Cooking Part 15
Posted 06-17-2008 at 09:13 PM by Chronitron
Part 15 - Sauce
Potsta Sauce
Ingredients
6 ounces tomato paste
2 tablespoons olive oil
1/2 cup chopped onions
1/2 ounce cannabis
1 pinch cracked black pepper
6 ounces water
3 tablespoons minced garlic
1 bay leaf
1 pinch thyme
1/2 teaspoon salt
1 teaspoon italian seasoning
1 teaspoon oregano
Directions
In a large pot over high heat, add olive oil and onions. When onions become translucent, add garlic, salt, pepper, and finely chopped cannabis. Stir until garlic becomes translucent. Pour water into pot, along with the bay leaf, thyme, Italian seasoning, and oregano.
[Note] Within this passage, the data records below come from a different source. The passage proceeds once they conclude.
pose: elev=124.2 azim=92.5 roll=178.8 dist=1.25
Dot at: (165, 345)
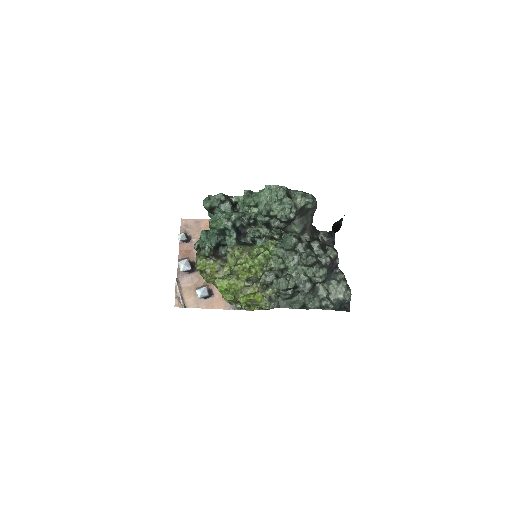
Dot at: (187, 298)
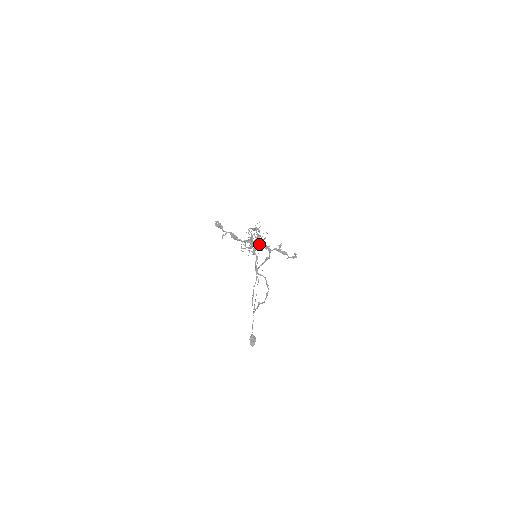
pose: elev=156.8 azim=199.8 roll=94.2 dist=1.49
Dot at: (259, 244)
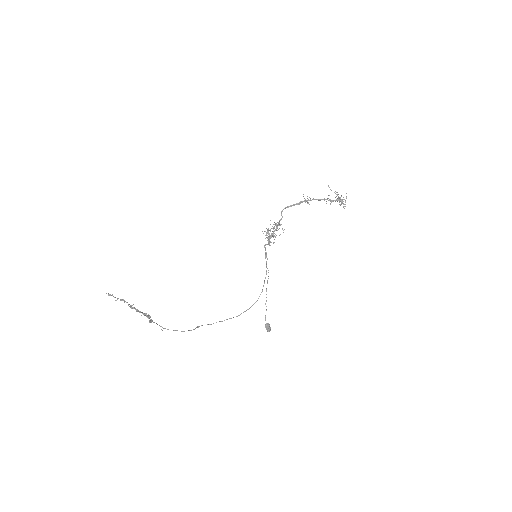
Dot at: (134, 308)
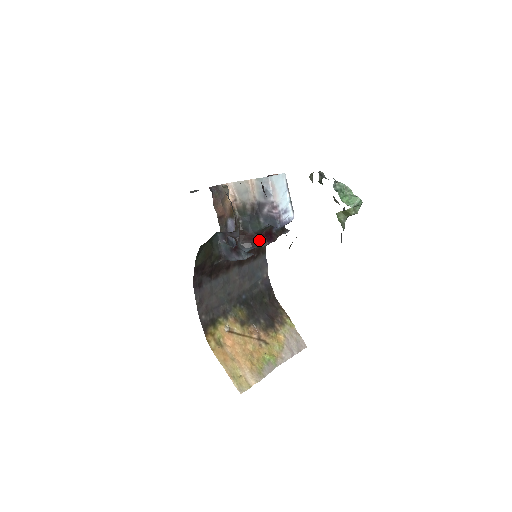
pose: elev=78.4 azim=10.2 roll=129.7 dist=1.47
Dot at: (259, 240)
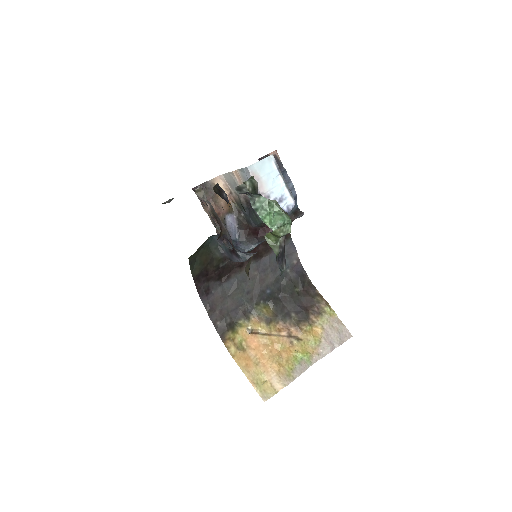
Dot at: (264, 233)
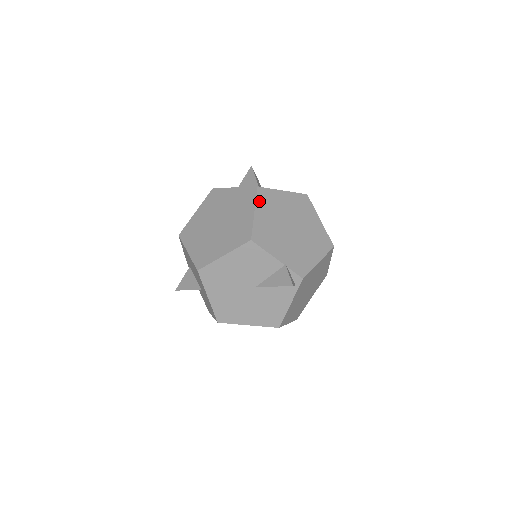
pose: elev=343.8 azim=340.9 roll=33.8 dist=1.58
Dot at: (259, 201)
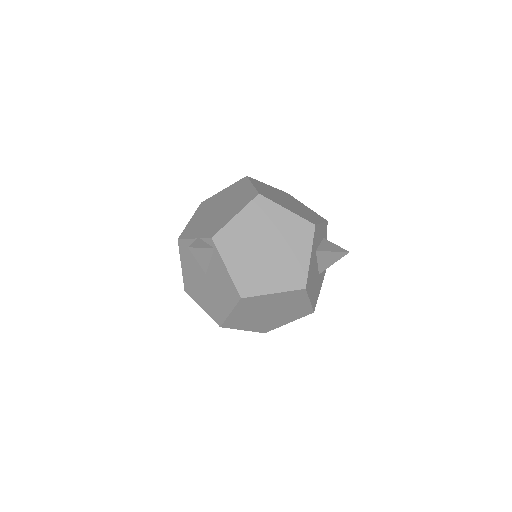
Dot at: (198, 211)
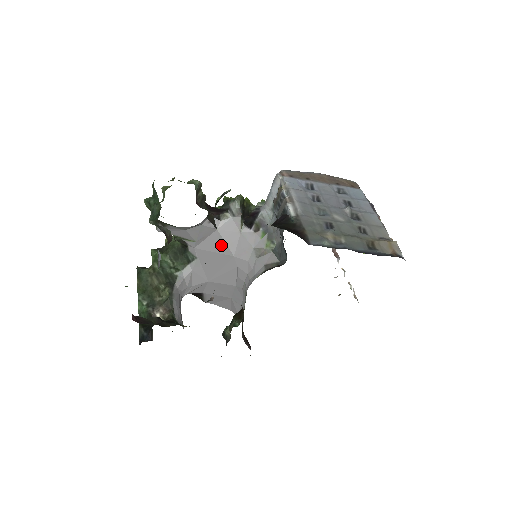
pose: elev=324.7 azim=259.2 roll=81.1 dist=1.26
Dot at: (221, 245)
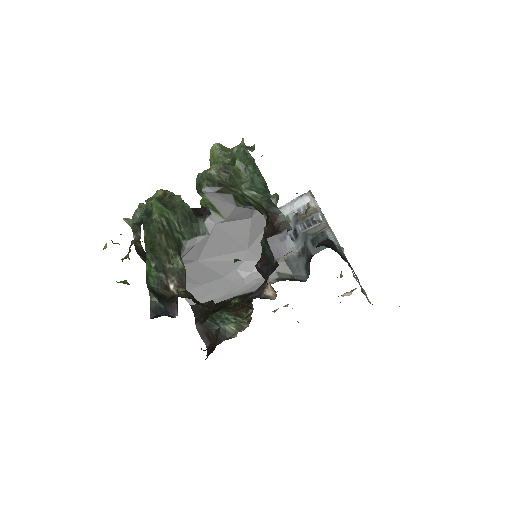
Dot at: (244, 234)
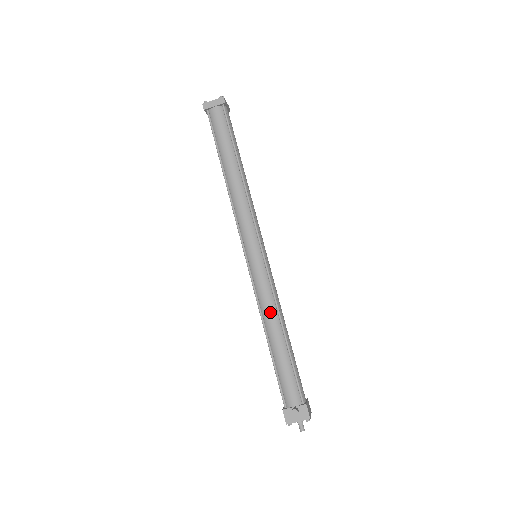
Once combined, add tomato paste. When mixture starts to bubble, reduce heat to medium-low and simmer for at least 2 hours.
Mama Budz Pesto
Ingredients
1/2 cup chopped fresh basil
1/2 ounce cannabis
1 cup olive oil
1/2 cup grated parmesan
1/2 cup grated romano
3 tablespoons minced garlic
Directions
Mix all ingredients in a food processor and refrigerate for at least 24 hours. Simple! Make sure you use fresh herbs, very important! Add pesto to your spaghetti or anything else you can think of.
Cannacream Cheese
Ingredients
1 ounce cannabis
1 gallon whole milk
1 quart cultured buttermilk
1/2 teaspoon salt
Directions
Grind the cannabis into a very fine powder, making sure to sift out any stems (or seeds if any). Pour the milk and buttermilk into a large pan and insert a thermometer into the pan. You can buy a candy thermometer, or one that attaches to the side of the pan, for cheap at any grocery store. Add the powdered cannabis into the milk mixture and cook over medium heat, stirring occassionally until the temperature reaches 170º F.
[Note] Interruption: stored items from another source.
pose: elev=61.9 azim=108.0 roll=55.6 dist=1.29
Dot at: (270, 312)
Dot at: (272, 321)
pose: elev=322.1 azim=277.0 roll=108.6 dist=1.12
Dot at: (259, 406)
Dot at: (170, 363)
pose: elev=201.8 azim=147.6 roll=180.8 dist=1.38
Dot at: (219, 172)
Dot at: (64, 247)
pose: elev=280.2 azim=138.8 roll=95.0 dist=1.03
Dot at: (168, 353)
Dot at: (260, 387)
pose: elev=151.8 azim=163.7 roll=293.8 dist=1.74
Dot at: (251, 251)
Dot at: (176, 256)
Keep the mixture on the heat and the temperature of the milk between 170-175º F. After 15 minutes, pour the mixture though cheesecloth to remove the particles of marijuana. This step is optional, you can leave the bud in there, especially if you used a coffee grinder to finely chop it into a powder. Return the mixture to the pan. Wait another 15 minutes after you return the milk mixture to the pan and the it should start to seperate into curds (the lumps) and whey (the liquid).
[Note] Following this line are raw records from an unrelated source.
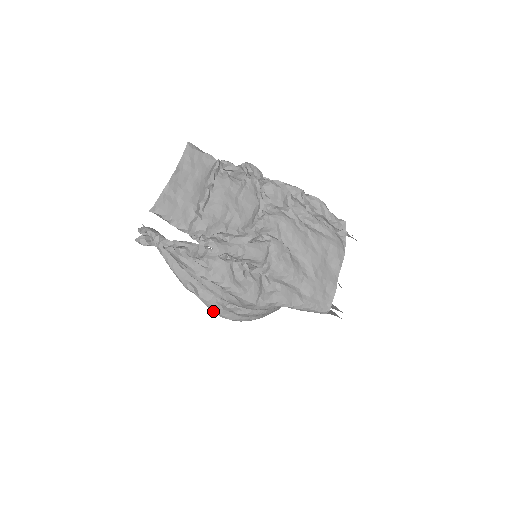
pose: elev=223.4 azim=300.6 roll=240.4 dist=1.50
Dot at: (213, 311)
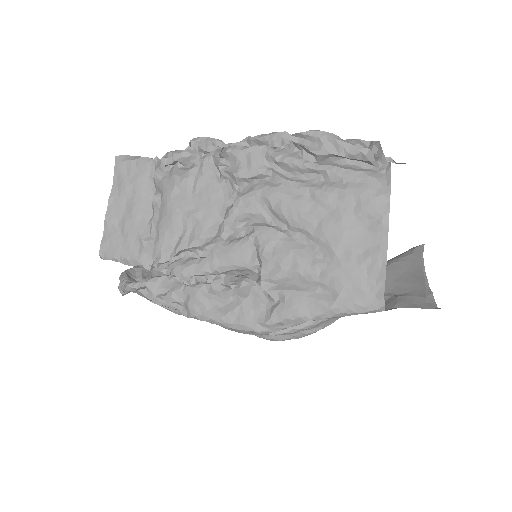
Dot at: (255, 335)
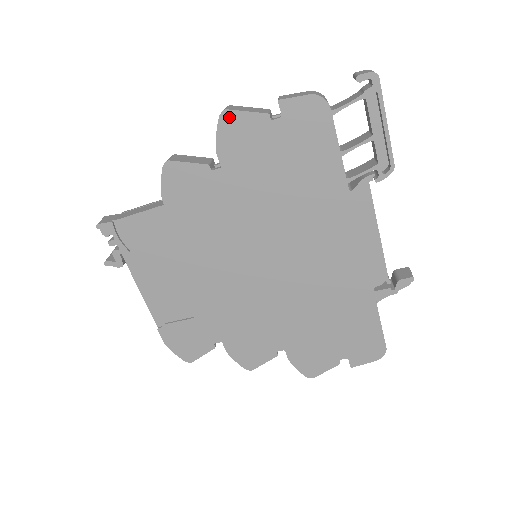
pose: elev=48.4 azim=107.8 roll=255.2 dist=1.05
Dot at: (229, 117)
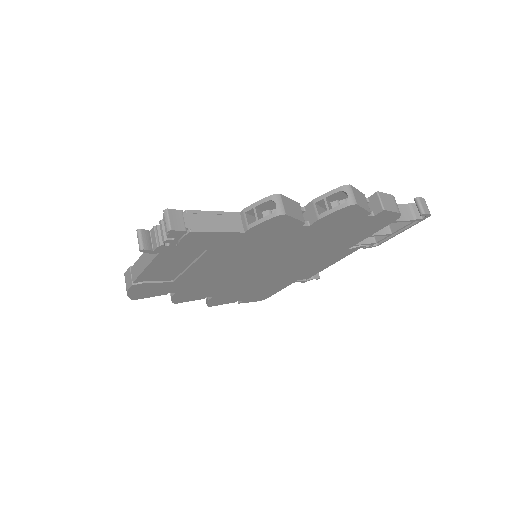
Dot at: (352, 208)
Line a strainer with several layers of moistened cheesecloth and set it inside a large bowl. Pour the mixture through the strainer to lift the curds from the milk mixture. You can save or get rid of the liquid that's left, but it can be used in other recipes.
Let the curds drain at room temperature for 2-4 hours. Remove the cheese from the cheesecloth and place in a blender with salt. Blend until creamy.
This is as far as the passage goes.